When we boarded the plane, two small kids in tow, people eyed us as though we were guiding wolverines. But Mio is, at this stage of her life, basically a purse. And we were able to keep Erik happy by alternating chants of “We’re gonna see turtles, right, man? Turtles! Yeah, turtles!” with the funktastic colors and sounds of an
Electric Company
DVD. Now we’ve made it, and Erik is on all fours, completely absorbed by finding eggs buried in the fenced laying area. He peers so closely into the hole that I have to crane to see the eggs emerge from the sand. One, two, three . . . each egg is half the size of a Ping-Pong ball, each dented and somewhat squished (they’re hard as hens’ eggs now, but when first laid the shells were soft as leather). This clutch has ten in all, several fewer than average; amazingly, though laid all at once by a single female, it might have more than one father—a female can store sperm for up to four years. Carefully, keeping them upright, Marguerite places each egg into a bucket full of sand.

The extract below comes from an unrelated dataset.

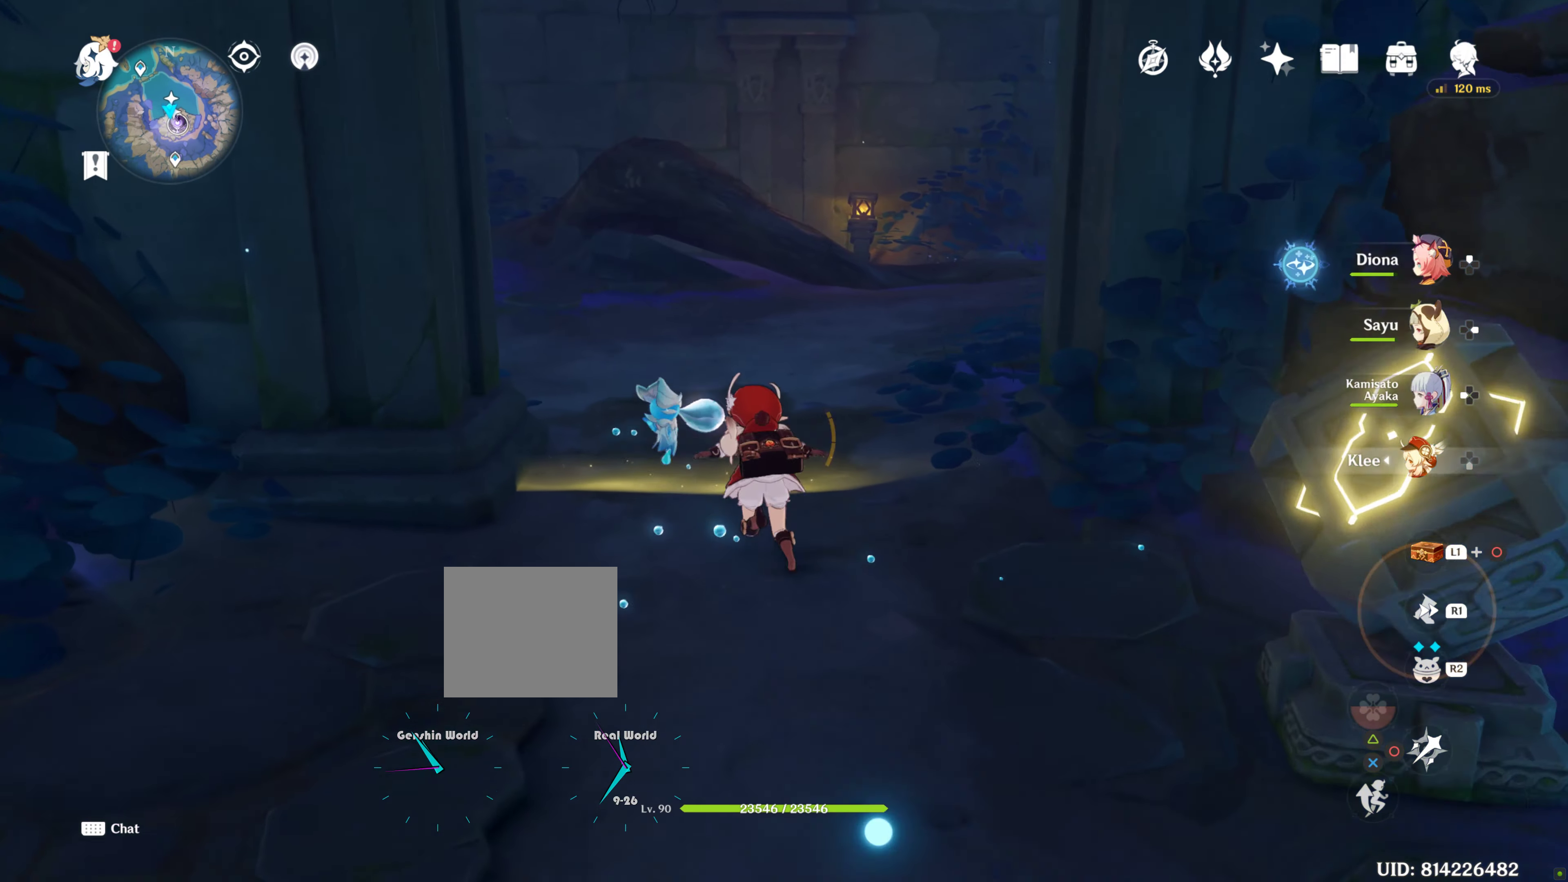
{"dt_ms": 500, "buttons": [], "left_stick": "up", "right_stick": "center", "events": []}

Though she started out leasing a small portion of a wildlife refuge along the South River in Annapolis, where she worked to protect terrapins from litter, campfires, and boats, Marguerite chose Neavitt deliberately. This part of the Eastern Shore, she says, has a strong conservation ethic, and there are still some large farms left amid houses on land that once grew pink tomatoes and sweet corn. “There’s a reason we don’t do heart transplants in ninety-year-olds,” she says. “You have to focus on the good bets, the things you can save for the long term.”

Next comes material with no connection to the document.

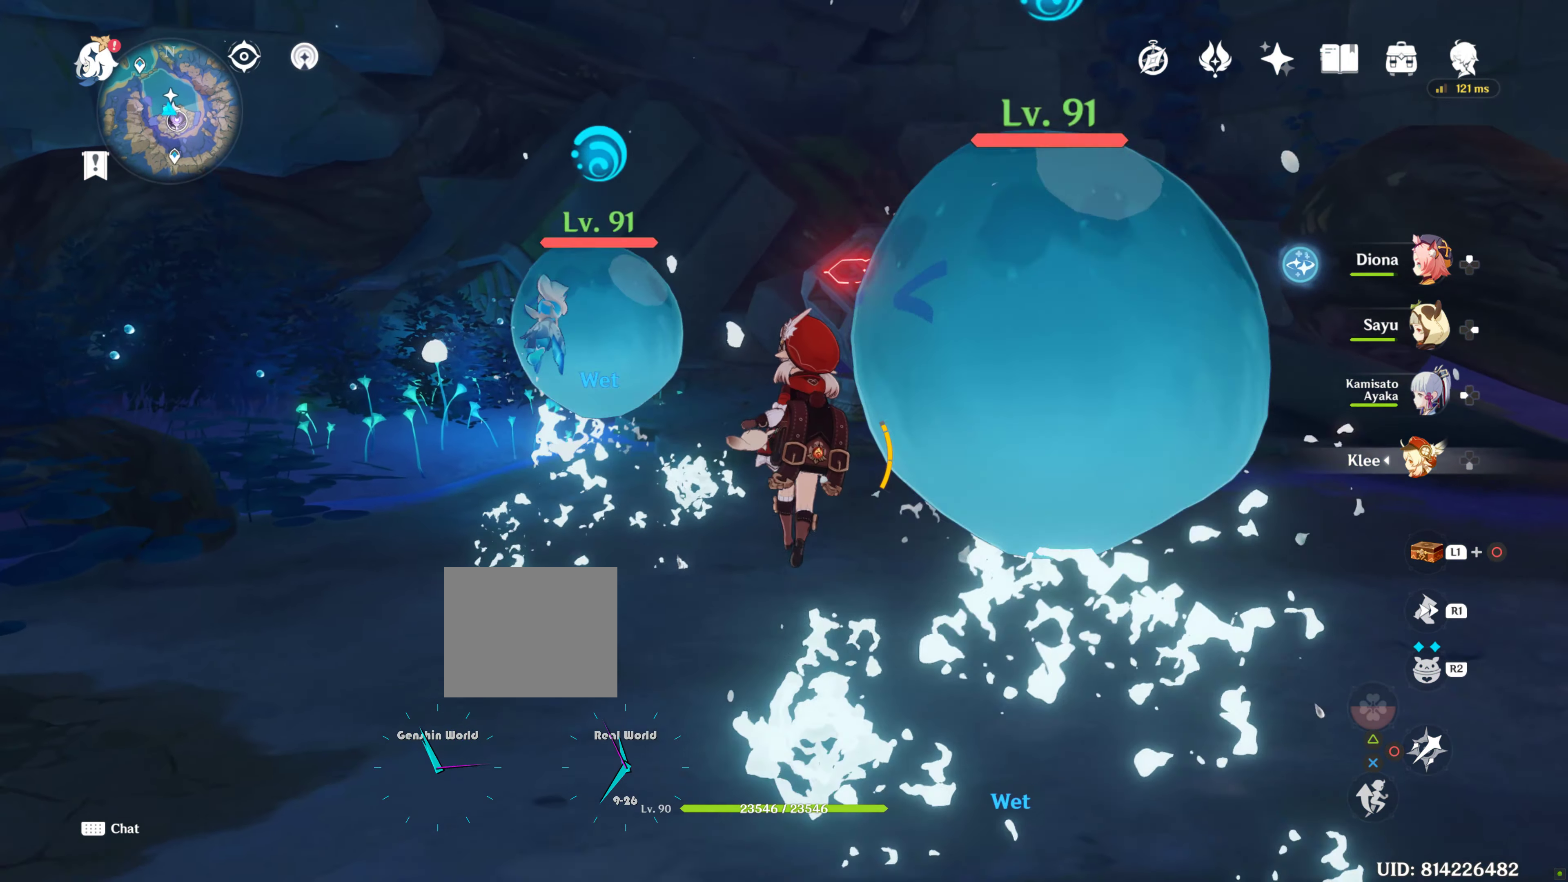
{"dt_ms": 500, "buttons": [], "left_stick": "center", "right_stick": "center", "events": [[400, "left_stick", "center"], [400, "right_stick", "center"]]}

Terrapins used to be vulnerable to upper-class appetites. Today, with their commercial catch and sale banned, they’re more vulnerable to upper-class summer homes—the developments that eat up modest old houses and farms, replace meadows with lawns, and block routes to nesting grounds with banks of broken-stone riprap meant to slow the shore’s erosion. But Neavitt, which was at the heart of the old terrapin fishery, is still intimately connected to the water. The public pier is filled with working boats, barnacled and beaten and sturdy-looking. There’s a crab-shedding operation around the corner, holding blue crabs until they molt and become softshells; Marguerite’s cottage was once a modest lodge for canvasback-duck hunters. Her immediate neighbor, Joe Jones, worked as a waterman for thirty years—hauling crab pots at 4:00 A.M., switching to oysters at 10:00 (Joe says he starts feeling homesick as soon as he passes Bozman, six miles up the road). A high spring tide will flood the sharp, salt-loving spartina grass, and then twenty feet of Joe’s mowed lawn; the water wants this land.